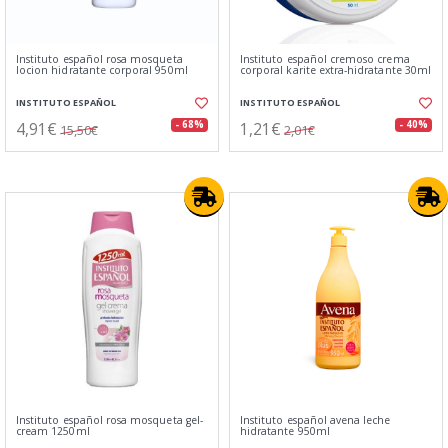
Instituto español rosa mosqueta
Instituto español cremoso crema
locion hidratante corporal 950ml
corporal karite extra-hidratante 30ml
INSTITUTO ESPAÑOL
INSTITUTO ESPAÑOL
4,91€
1,21€
- 68%
- 40%
15,50€
2,01€
Instituto español rosa mosqueta gel-
Instituto español avena leche
cream 1250ml
hidratante 950ml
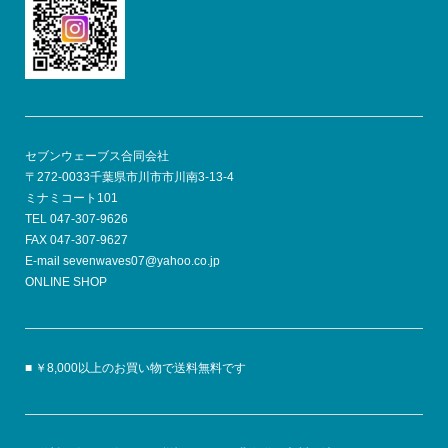
セブンウェーブス合同会社
〒272-0033千葉県市川市市川南3-13-4
ミナミコート101
TEL 047-307-9626
FAX 047-307-9627
E-mail sevenwaves07@yahoo.co.jp
ONLINE SHOP
■ ￥8,000以上のお買い物で送料無料です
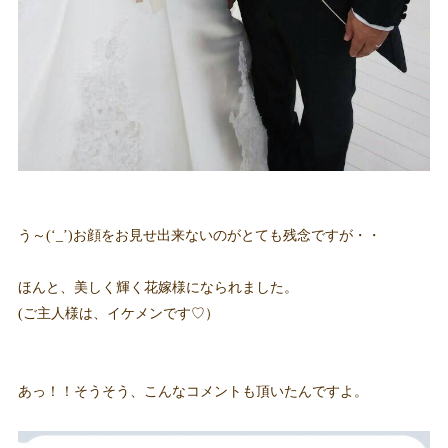
う～(‘_’)お顔をお見せ出来ないのがとても残念ですが・・
ほんと、美しく輝く花嫁様になられました。
(ご主人様は、イケメンです♡）
あっ！！そうそう、こんなコメントも頂いたんですよ。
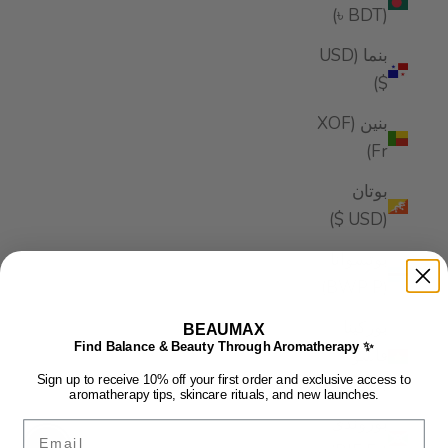
(BDT ৳)
بنما (USD
$)
بنين (XOF
Fr)
بوتان
(USD $)
بوتسوانا
(BWP P)
بوركينا
BEAUMAX
Find Balance & Beauty Through Aromatherapy ✨
فاسو
(XOF Fr)
Sign up to receive 10% off your first order and exclusive access to
aromatherapy tips, skincare rituals, and new launches.
بوروندي
Email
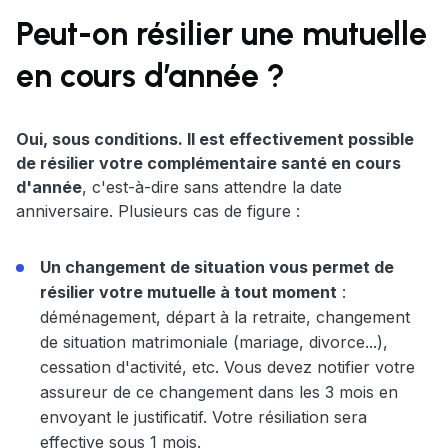
Peut-on résilier une mutuelle
en cours d’année ?
Oui, sous conditions. Il est effectivement possible
de résilier votre complémentaire santé en cours
d'année
, c'est-à-dire sans attendre la date
anniversaire. Plusieurs cas de figure :
Un changement de situation vous permet de
résilier votre mutuelle à tout moment
:
déménagement, départ à la retraite, changement
de situation matrimoniale (mariage, divorce...),
cessation d'activité, etc. Vous devez notifier votre
assureur de ce changement dans les 3 mois en
envoyant le justificatif. Votre résiliation sera
effective sous 1 mois.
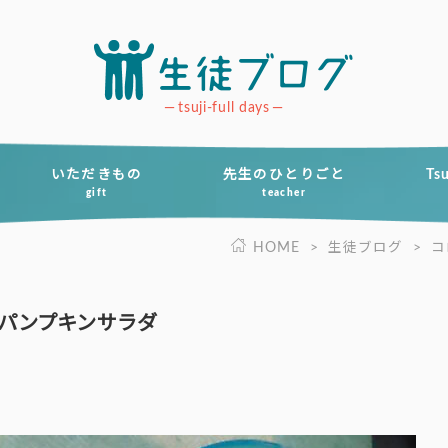
tsuji-full days
いただきもの
先生のひとりごと
Ts
gift
teacher
HOME
>
生徒ブログ
>
コ
パンプキンサラダ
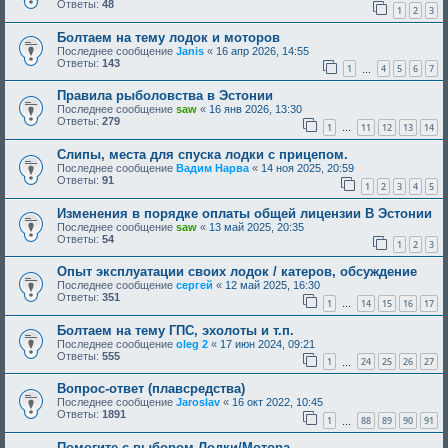
Ответы:
48
1
2
3
Болтаем на тему лодок и моторов
Последнее сообщение
Janis
«
16 апр 2026, 14:55
Ответы:
143
1
4
5
6
7
…
Правила рыболовства в Эстонии
Последнее сообщение
saw
«
16 янв 2026, 13:30
Ответы:
279
1
11
12
13
14
…
Слипы, места для спуска лодки с прицепом.
Последнее сообщение
Вадим Нарва
«
14 ноя 2025, 20:59
Ответы:
91
1
2
3
4
5
Изменения в порядке оплаты общей лицензии В Эстонии
Последнее сообщение
saw
«
13 май 2025, 20:35
Ответы:
54
1
2
3
Опыт эксплуатации своих лодок / катеров, обсуждение
Последнее сообщение
сергей
«
12 май 2025, 16:30
Ответы:
351
1
14
15
16
17
…
Болтаем на тему ГПС, эхолоты и т.п.
Последнее сообщение
oleg 2
«
17 июн 2024, 09:21
Ответы:
555
1
24
25
26
27
…
Вопрос-ответ (плавсредства)
Последнее сообщение
Jaroslav
«
16 окт 2022, 10:45
Ответы:
1891
1
88
89
90
91
…
Помогите с выбором Лодки/Мотора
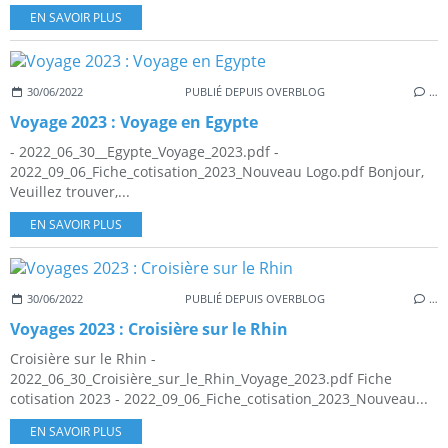
EN SAVOIR PLUS
30/06/2022
PUBLIÉ DEPUIS OVERBLOG
…
Voyage 2023 : Voyage en Egypte
- 2022_06_30__Egypte_Voyage_2023.pdf -
2022_09_06_Fiche_cotisation_2023_Nouveau Logo.pdf Bonjour,
Veuillez trouver,...
EN SAVOIR PLUS
30/06/2022
PUBLIÉ DEPUIS OVERBLOG
…
Voyages 2023 : Croisière sur le Rhin
Croisière sur le Rhin -
2022_06_30_Croisière_sur_le_Rhin_Voyage_2023.pdf Fiche
cotisation 2023 - 2022_09_06_Fiche_cotisation_2023_Nouveau...
EN SAVOIR PLUS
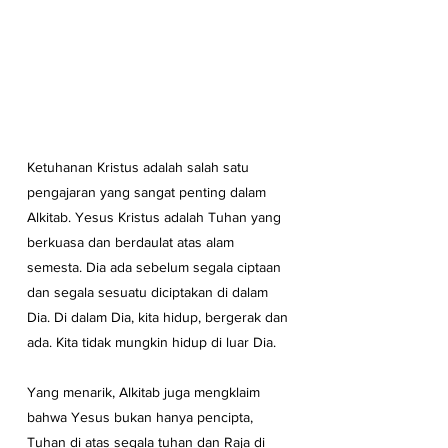
Ketuhanan Kristus adalah salah satu 
pengajaran yang sangat penting dalam 
Alkitab. Yesus Kristus adalah Tuhan yang 
berkuasa dan berdaulat atas alam 
semesta. Dia ada sebelum segala ciptaan 
dan segala sesuatu diciptakan di dalam 
Dia. Di dalam Dia, kita hidup, bergerak dan 
ada. Kita tidak mungkin hidup di luar Dia.
Yang menarik, Alkitab juga mengklaim 
bahwa Yesus bukan hanya pencipta, 
Tuhan di atas segala tuhan dan Raja di 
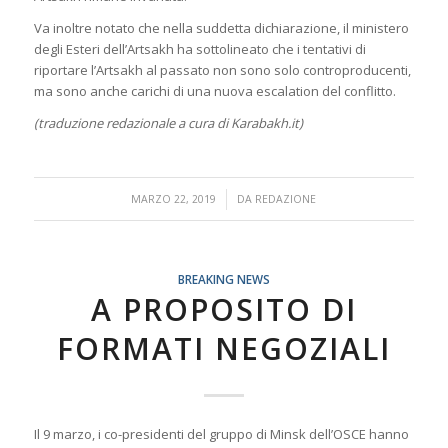
Va inoltre notato che nella suddetta dichiarazione, il ministero
degli Esteri dell’Artsakh ha sottolineato che i tentativi di
riportare l’Artsakh al passato non sono solo controproducenti,
ma sono anche carichi di una nuova escalation del conflitto.
(traduzione redazionale a cura di Karabakh.it)
/
MARZO 22, 2019
DA
REDAZIONE
BREAKING NEWS
A PROPOSITO DI
FORMATI NEGOZIALI
Il 9 marzo, i co-presidenti del gruppo di Minsk dell’OSCE hanno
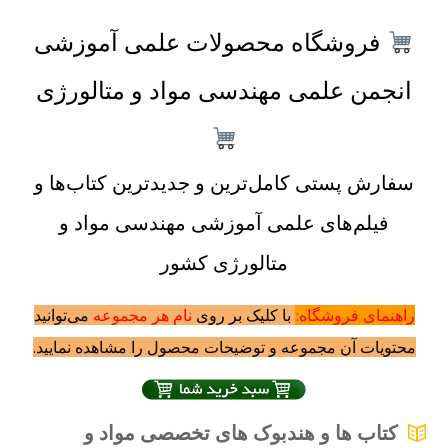
فروشگاه محصولات علمی آموزشی
نجمن علمی مهندسی مواد و متالورژی
فارش پستی کامل‌ترین و جدید‌ترین کتاب‌ها و
فیلم‌های علمی آموزشی مهندسی مواد و
متالورژی کشور
اهنمای فروشگاه:
با کلیک بر روی
نام هر مجموعه
می‌توانید
حتویات آن مجموعه و توضیحات محصول را مشاهده نمایید.
کتاب ها و هندبوک های تخصصی مواد و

────────────────

# WHAT YOU SHOULD DO
Return each line of the records above that contains the string "مهندسی". Treat the match as case-sensitive.

# WRITTEN ANSWER
نجمن علمی مهندسی مواد و متالورژی
فیلم‌های علمی آموزشی مهندسی مواد و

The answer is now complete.